Lone Ranger leaders are doomed to fail.

Recruiting, retaining, and developing the best talent is central to every organization’s success. Furthermore, people of influence constantly raise the game of those around them.

High potential leaders develop other leaders.

Two reasons people don’t grow:

First, past successes formulate, establish, and solidify leadership attitudes and behaviors. Everyone slips into the trap of repeating the past.

Second, they think they already know; they know too much. You can’t pour knowledge into a full cup.

Knowing and repeating are useful but they choke growth.

Growth moments:

  1. Occur when people are stretched, challenged, and feel uncertain.
  2. Emerge when old patterns fail.

Developing others:

  1. Telling seldom creates growth.
  2. Need and inadequacy open the mind to learning.

Develop others by creating moments that stretch their capability or capacity.

Managed stress and discomfort create high growth environments.

Five leadership development tips:

  1. Lift others higher by giving them opportunities to rise up.
  2. Give challenging opportunities that stretch.
  3. Support but don’t hover.

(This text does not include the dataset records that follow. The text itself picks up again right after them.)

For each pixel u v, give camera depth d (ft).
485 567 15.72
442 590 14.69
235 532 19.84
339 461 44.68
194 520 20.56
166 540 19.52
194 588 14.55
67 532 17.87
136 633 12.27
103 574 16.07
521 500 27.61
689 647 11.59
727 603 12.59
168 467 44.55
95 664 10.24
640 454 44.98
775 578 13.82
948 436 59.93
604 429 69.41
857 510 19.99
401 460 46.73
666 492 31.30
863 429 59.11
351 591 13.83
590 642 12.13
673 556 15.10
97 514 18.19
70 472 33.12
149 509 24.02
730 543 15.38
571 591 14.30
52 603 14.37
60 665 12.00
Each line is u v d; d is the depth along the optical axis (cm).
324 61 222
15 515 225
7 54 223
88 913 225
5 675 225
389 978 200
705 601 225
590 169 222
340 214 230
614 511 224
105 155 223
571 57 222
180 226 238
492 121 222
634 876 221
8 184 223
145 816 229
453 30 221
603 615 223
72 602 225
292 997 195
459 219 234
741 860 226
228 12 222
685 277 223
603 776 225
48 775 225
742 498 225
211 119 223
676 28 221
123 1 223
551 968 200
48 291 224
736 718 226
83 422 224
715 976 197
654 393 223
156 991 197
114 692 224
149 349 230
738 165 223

Never let people feel you’ve left them out in the cold. But, always let them grapple and find their own solutions.
  4. Watch frustration levels. Step in before frustration dominates, if they don’t come for help sooner.
  5. Don’t help when they come for help. Helping them help themselves instills confidence.

Surprising resistance:

The people you work to develop may resist you, especially if they lack confidence. They’ll rise to the point of discomfort and back away or run. Learn how they deal with their uncertainty and discomfort.

Some need time to sort things out, give them a little space. Others need a cheerleader. Still others respond to in-your-face, “get going,” approaches.

In all cases, developing others is leadership’s greatest opportunity.